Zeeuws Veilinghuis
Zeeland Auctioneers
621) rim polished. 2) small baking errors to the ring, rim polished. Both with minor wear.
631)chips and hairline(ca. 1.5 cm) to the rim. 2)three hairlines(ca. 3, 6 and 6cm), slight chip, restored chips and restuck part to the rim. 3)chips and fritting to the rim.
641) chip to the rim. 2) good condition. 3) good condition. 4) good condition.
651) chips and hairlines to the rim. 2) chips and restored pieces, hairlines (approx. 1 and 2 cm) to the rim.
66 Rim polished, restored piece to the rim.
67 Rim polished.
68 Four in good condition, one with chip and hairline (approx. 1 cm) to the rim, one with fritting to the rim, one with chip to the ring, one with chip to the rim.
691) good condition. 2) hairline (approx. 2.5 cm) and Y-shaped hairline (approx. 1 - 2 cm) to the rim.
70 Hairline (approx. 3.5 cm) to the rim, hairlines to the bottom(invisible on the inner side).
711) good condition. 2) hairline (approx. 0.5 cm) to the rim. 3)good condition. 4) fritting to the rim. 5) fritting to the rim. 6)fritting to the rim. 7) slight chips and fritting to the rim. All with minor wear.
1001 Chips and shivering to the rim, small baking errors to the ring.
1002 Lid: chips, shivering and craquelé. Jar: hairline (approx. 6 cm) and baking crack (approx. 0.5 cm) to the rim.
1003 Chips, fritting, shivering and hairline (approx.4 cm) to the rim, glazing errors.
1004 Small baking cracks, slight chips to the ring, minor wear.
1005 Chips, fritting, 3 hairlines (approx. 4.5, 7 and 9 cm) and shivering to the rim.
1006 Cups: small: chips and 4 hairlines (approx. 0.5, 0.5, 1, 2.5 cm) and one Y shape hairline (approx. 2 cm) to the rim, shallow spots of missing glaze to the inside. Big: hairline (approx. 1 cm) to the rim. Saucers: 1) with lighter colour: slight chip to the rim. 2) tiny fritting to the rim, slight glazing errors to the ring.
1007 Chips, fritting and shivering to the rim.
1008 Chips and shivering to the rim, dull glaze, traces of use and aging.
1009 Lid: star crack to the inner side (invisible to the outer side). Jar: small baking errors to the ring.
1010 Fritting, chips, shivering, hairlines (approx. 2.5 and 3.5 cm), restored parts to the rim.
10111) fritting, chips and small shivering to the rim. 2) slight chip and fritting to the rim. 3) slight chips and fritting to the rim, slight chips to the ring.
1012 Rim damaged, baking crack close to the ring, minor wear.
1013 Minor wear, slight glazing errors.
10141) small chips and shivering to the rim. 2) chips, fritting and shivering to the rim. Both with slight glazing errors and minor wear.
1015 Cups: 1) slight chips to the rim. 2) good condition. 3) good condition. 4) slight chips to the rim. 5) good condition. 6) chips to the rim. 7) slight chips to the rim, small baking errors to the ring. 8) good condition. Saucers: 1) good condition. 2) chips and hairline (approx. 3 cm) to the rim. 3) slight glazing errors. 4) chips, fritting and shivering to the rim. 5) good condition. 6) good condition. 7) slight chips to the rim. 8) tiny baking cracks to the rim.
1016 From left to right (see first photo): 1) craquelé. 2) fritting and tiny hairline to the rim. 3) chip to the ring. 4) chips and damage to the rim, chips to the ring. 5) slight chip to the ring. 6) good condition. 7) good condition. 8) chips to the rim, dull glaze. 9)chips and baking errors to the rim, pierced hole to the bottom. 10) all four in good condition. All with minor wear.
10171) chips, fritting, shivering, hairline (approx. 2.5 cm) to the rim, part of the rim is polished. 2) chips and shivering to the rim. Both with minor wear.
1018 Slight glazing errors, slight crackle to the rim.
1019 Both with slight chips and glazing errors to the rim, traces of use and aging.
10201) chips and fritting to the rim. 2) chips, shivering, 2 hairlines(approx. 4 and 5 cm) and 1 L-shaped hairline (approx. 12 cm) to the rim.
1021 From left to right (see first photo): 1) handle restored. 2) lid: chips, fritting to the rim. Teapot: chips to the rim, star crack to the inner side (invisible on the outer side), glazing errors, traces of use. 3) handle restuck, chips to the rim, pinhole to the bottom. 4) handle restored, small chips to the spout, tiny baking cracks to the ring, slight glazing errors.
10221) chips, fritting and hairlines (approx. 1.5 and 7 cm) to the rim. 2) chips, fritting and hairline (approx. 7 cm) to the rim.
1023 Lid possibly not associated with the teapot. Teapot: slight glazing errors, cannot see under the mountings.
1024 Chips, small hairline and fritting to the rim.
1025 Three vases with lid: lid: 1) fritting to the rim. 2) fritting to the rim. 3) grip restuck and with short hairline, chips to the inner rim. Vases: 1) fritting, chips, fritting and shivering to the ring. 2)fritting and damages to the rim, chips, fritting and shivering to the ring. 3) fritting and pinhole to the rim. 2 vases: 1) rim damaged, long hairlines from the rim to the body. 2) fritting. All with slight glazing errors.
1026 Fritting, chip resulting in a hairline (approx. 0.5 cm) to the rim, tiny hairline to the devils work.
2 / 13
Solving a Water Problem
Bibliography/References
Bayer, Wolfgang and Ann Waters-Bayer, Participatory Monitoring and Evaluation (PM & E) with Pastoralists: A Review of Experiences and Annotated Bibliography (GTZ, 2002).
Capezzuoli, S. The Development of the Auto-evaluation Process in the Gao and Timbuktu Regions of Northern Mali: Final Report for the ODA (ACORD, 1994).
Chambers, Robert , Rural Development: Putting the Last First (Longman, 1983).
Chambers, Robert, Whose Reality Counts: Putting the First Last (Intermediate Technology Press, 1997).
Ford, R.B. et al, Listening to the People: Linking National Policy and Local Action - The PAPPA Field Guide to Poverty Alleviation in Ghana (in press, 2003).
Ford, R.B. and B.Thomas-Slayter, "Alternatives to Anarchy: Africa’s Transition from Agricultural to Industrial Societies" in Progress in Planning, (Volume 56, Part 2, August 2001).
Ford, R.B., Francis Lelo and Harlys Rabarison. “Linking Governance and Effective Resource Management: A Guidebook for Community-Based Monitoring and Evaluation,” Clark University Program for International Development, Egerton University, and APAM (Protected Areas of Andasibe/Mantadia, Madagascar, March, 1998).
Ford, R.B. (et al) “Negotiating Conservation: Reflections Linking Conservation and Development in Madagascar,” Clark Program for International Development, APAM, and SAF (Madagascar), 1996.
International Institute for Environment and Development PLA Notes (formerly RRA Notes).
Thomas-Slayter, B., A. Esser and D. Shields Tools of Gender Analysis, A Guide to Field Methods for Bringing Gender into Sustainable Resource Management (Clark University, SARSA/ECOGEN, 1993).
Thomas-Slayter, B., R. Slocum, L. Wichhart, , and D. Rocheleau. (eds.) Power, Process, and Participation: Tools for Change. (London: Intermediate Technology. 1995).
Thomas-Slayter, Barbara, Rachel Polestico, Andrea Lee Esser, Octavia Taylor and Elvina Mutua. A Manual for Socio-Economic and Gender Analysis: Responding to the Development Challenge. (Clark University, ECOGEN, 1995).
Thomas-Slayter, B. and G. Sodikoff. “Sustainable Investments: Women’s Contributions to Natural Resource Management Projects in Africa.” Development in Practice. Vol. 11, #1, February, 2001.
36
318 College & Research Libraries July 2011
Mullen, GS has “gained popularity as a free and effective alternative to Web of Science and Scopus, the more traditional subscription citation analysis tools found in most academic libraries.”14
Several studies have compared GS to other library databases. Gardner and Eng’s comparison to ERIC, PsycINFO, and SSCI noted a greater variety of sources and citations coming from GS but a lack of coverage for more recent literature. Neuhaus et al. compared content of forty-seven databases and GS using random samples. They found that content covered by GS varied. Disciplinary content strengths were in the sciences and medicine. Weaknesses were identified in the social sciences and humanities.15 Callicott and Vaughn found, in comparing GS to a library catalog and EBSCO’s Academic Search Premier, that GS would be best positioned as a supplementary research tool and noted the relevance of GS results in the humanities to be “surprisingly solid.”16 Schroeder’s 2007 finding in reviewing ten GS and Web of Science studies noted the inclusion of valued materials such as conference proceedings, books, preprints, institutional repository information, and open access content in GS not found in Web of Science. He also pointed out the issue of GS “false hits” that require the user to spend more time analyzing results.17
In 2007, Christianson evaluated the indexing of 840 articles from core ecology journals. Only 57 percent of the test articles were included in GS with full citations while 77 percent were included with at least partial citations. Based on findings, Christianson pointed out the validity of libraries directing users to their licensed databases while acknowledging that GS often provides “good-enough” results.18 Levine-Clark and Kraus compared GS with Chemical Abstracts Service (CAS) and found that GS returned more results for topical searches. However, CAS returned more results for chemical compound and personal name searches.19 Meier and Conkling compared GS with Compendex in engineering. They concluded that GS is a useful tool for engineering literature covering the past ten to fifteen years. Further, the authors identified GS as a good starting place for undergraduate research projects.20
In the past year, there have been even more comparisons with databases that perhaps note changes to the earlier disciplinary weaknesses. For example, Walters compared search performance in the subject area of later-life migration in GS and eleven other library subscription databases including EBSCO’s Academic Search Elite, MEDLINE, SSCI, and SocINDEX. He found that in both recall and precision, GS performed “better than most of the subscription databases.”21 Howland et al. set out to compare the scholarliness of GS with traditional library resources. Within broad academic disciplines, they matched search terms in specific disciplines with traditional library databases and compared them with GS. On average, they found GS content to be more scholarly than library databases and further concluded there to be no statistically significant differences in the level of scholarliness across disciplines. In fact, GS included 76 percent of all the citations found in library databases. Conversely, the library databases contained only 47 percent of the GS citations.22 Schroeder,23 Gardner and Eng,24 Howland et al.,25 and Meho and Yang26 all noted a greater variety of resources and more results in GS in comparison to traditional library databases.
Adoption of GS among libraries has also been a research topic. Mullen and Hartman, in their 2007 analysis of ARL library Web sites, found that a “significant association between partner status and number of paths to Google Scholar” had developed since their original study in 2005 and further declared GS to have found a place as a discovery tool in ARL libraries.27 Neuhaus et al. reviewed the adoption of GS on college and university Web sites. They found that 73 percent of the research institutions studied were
##########
_PROBLEM STATEMENT_
For this task, write out exactly the lines of the entries above, starting at the line with "Thomas-Slayter, B. and" and ending at the line with "Mullen, GS has", both included, and no others.

_EXPECTED OUTPUT_
Thomas-Slayter, B. and G. Sodikoff. “Sustainable Investments: Women’s Contributions to Natural Resource Management Projects in Africa.” Development in Practice. Vol. 11, #1, February, 2001.
36
318 College & Research Libraries July 2011
Mullen, GS has “gained popularity as a free and effective alternative to Web of Science and Scopus, the more traditional subscription citation analysis tools found in most academic libraries.”14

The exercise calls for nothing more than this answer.